Propensity Score Matching
Propensity score matching was employed to minimize the confounding inherent in observational data and the approximate covariate balance achieved in randomized trials. Baseline characteristics encompassing demographic information, comorbidities, and laboratory parameters were extracted from the 2-year period preceding the index surgery. Propensity scores representing the conditional probability of receiving dexmedetomidine were estimated using multivariable logistic regression incorporating clinically relevant covariates, including age, sex, race, body mass index, preexisting comorbidities, and preoperative laboratory values. One-to-one matching was subsequently performed using a greedy nearest-neighbor algorithm without replacement, employing a caliper width of 0.1 standard deviations of the logit-transformed propensity score. Matching quality was assessed through standardized mean differences, with thresholds below 0.1 indicating acceptable balance, supplemented by graphical evaluation of propensity score distributions to verify adequate comparability between cohorts.
Outcome Assessment
The primary outcome was delayed graft function (DGF) incidence, operationally defined as dialysis requirement within seven days post-transplantation.25 Secondary outcomes included transplant rejection (ICD-10 T86.11), transplant failure (ICD-10 T86.12), transplant infection (ICD-10 T86.13), all-cause mortality, and impaired renal function defined as an estimated glomerular filtration rate (eGFR) below 45 mL/min/1.73m2. Although outcome ascertainment based on ICD-10 codes is standard in large database studies, this approach is more likely to capture clinically significant rejection episodes requiring documentation or intervention and may underestimate subclinical rejection events.

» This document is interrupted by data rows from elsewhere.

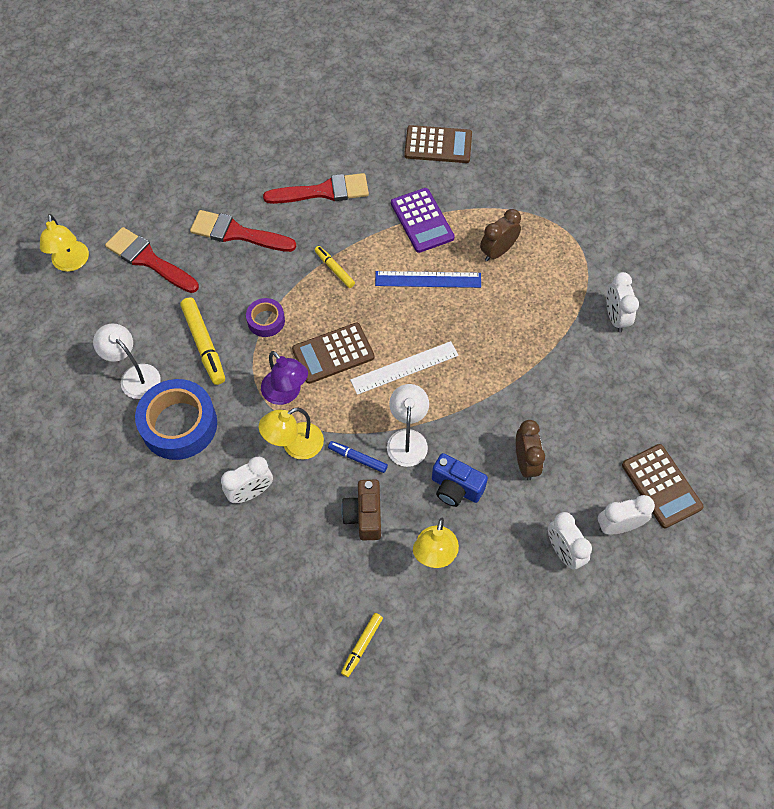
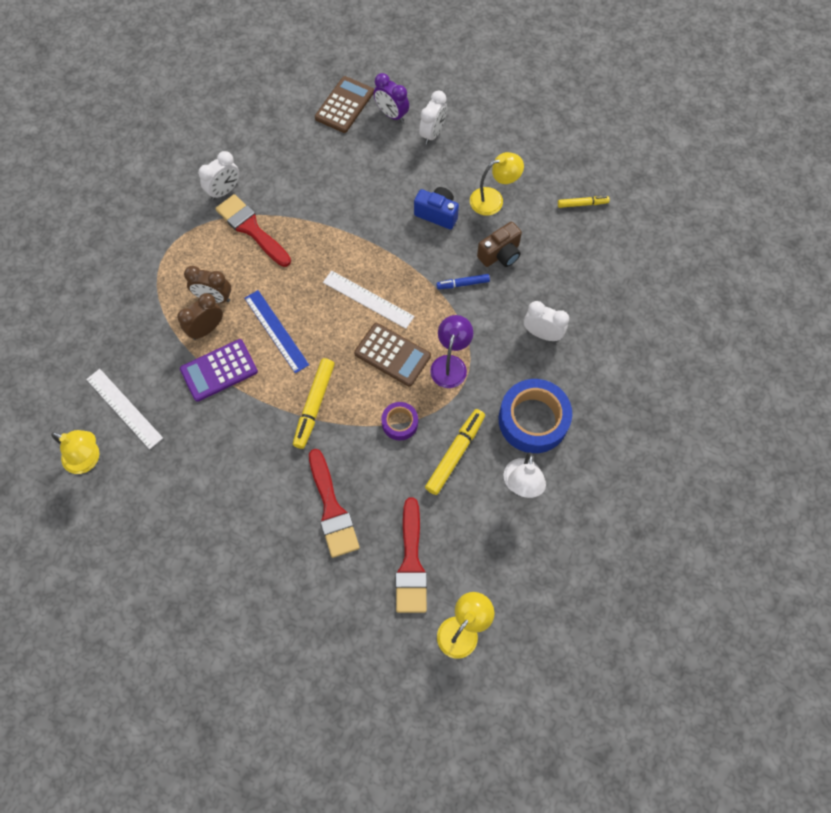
camera: 125 degrees left, 5 degrees up
yellow lamp [259,407,324,460] -> yellow lamp moved to [51,430,99,474]
red brush [263,173,369,204] -> red brush moved to [215,194,291,267]
yellow marker [315,246,355,288] -> yellow marker [293,358,335,449], size x1.69
blue marker [328,441,388,473] -> blue marker turned 90 degrees clockwise [436,274,490,289]
white lamp [387,384,429,467] -> none
purple calculator [391,188,455,253] -> purple calculator turned 150 degrees counterclockwise [180,339,258,402]
brown calculator [404,125,472,163] -> white ruler [86,369,163,449]
blue camera [432,453,488,507] -> blue camera turned 60 degrees counterclockwise [414,187,459,229]
brown clock [516,420,545,480] -> brown clock moved to [177,293,223,340]
white clock [598,495,655,535] -> purple clock [373,73,409,123]

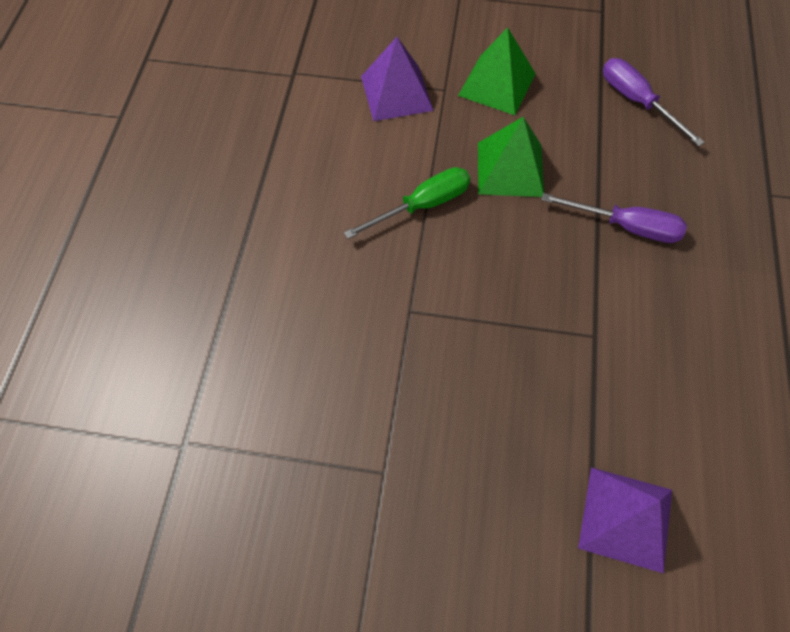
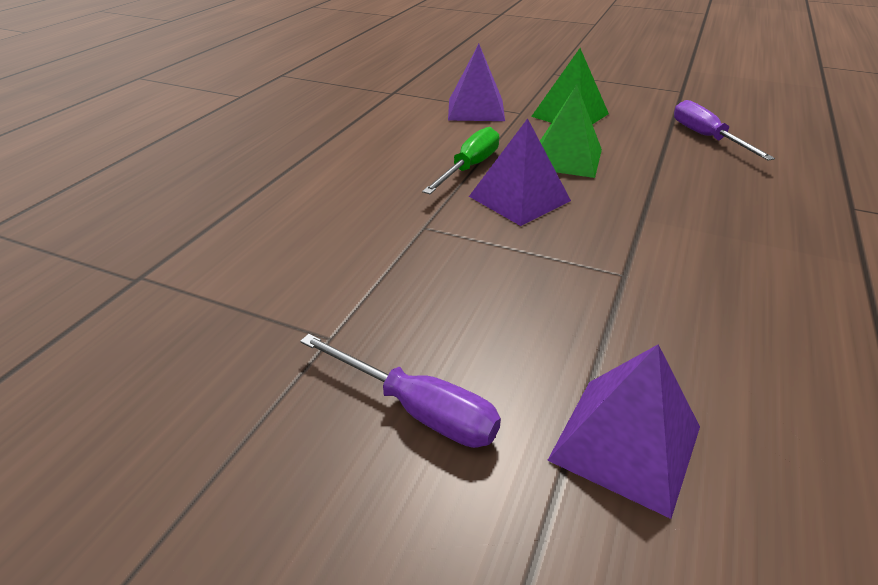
camera: 15 degrees right, 25 degrees down
green screwdriver [344,167,470,239] -> green screwdriver turned 45 degrees counterclockwise [422,127,499,194]
purple screwdriver [541,193,687,243] -> purple screwdriver moved to [300,334,501,448]
none -> purple pyramid [469,118,571,226]

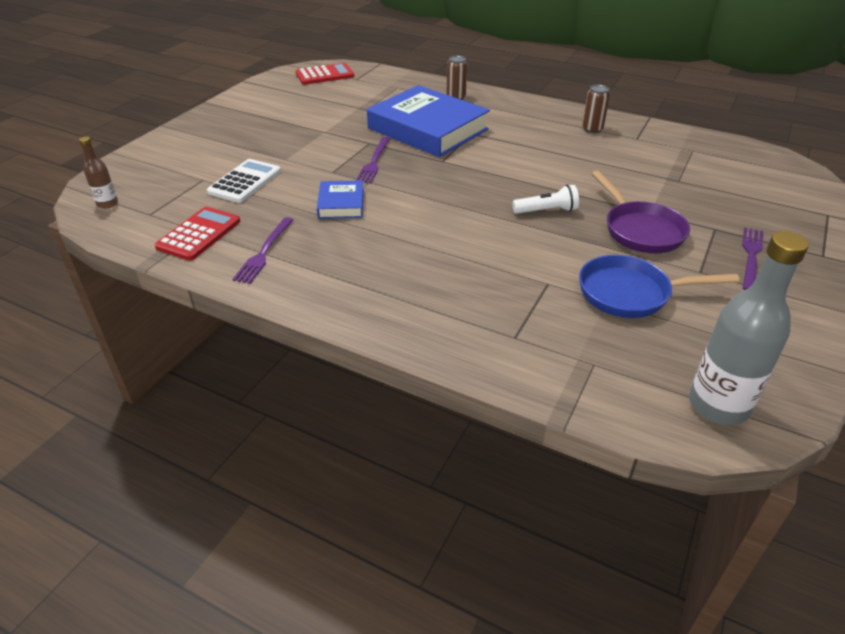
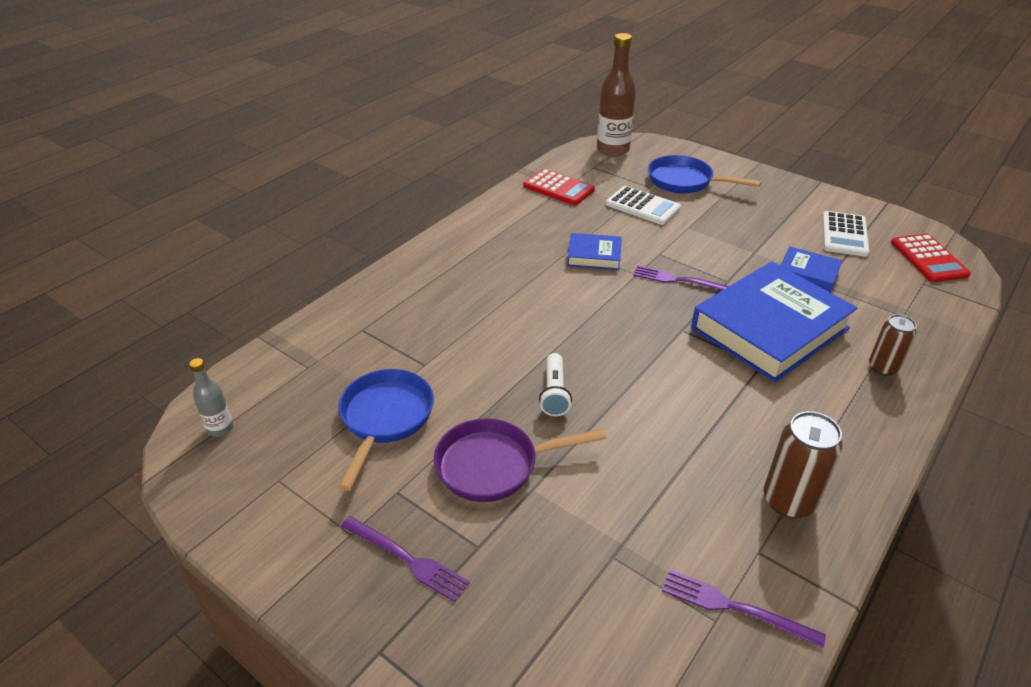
camera: 100 degrees right, 0 degrees up
brown bottle [79,136,118,209] -> brown bottle [597,33,636,157], size x1.99
purple fork [232,217,293,284] -> purple fork moved to [662,570,826,648]
brown can [582,85,610,133] -> brown can [764,411,843,518], size x1.51
grey bottle [689,231,809,425] -> grey bottle [189,358,234,437], size x0.50
none -> blue pan [648,155,761,194]
none -> blue book [780,247,842,293]
none -> white calculator [822,211,870,257]

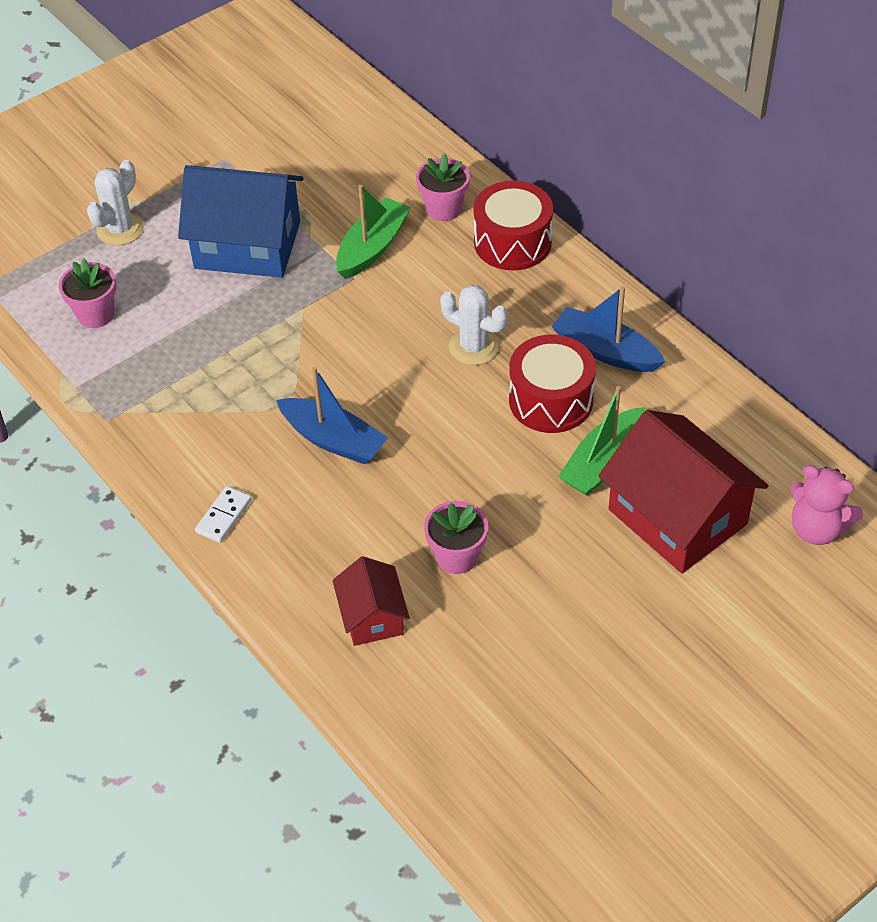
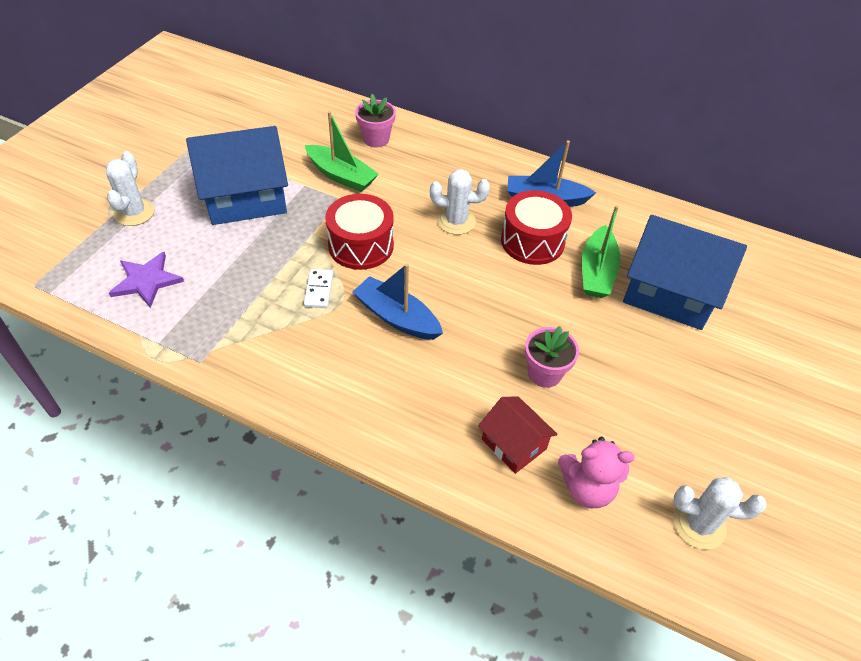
camera: 30 degrees left, 0 degrees up
pink flower pot [59,258,116,328] -> purple star [109,252,184,308]
white domino [195,486,252,543] -> white domino moved to [304,269,333,308]
blue boat [276,367,388,464] -> blue boat turned 150 degrees counterclockwise [353,263,443,340]
green boat [336,185,411,279] -> green boat turned 120 degrees clockwise [305,111,379,192]
red drum [474,181,553,270] -> red drum moved to [325,194,394,270]
red house [598,410,768,573] -> blue house [623,215,747,330]
pink teddy bear [791,465,863,545] -> pink teddy bear moved to [558,437,635,508]
none -> white cactus [673,477,767,550]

To comprehensively evaluate the temporal outcome patterns, analyses were conducted across multiple intervals: 7, 30, 30–90, and 90–365 days postoperatively. Analyses extending beyond the early postoperative period were prespecified as exploratory and performed to characterize the time-dependent attenuation of perioperative associations. Because dexmedetomidine exposure was limited to the intraoperative period, these analyses were intended to support the interpretation of early postoperative findings rather than to infer sustained drug effects or causality.
Sensitivity Analyses
Three sensitivity analyses were conducted to evaluate the robustness and internal validity of the findings. Model I excluded patients who received perioperative blood transfusions within 14 days of surgery, minimizing confounding from transfusion-related immunomodulation and hemodynamic alterations. Model II restricted the analysis to patients with documented intraoperative vasopressor exposure, including norepinephrine, dopamine, metaraminol, vasopressin, or phenylephrine, representing a hemodynamically complex subgroup wherein dexmedetomidine effects might differ substantially. Model III limited the inclusion to patients undergoing surgery between 2018 and 2024, addressing the potential temporal confounding from evolving surgical techniques, immunosuppression protocols, and perioperative management practices.
Statistical Analysis
Baseline characteristics were summarized using descriptive statistics, with continuous variables expressed as means with standard deviations and categorical variables as frequencies with percentages. For outcomes assessed within 90 days postoperatively, effect estimates were quantified using odds ratios (OR) with 95% confidence intervals (CI) derived from propensity-matched cohorts. For outcomes evaluated between 90 and 365 days, hazard ratios (HR) with 95% CI were calculated using Cox proportional hazards regression models. For Cox proportional hazards models applied to outcomes between 90 and 365 days, the proportional hazards assumption was assessed using Schoenfeld residuals and was found to be satisfied for all models. Statistical significance was determined using a two-sided alpha level of 0.05. All analyses were performed using integrated analytical tools on the TriNetX platform.
Results
Patient Selection and Baseline Characteristics
Following the application of inclusion and exclusion criteria, the initial dataset comprised 3,369 patients who received intraoperative dexmedetomidine and 43,478 patients who did not receive dexmedetomidine during kidney transplantation (Figure 1). Before propensity score matching, notable differences existed between the groups across several baseline characteristics (Table 1). The dexmedetomidine group demonstrated a lower mean age (47.9 years versus 51.8 years). Comorbidity prevalence varied between cohorts, with the dexmedetomidine group showing higher rates of essential hypertension (74.4% vs 65.7%), anemia (31.4% vs 24.2%), and overweight/obesity (26.7% vs 18.7%).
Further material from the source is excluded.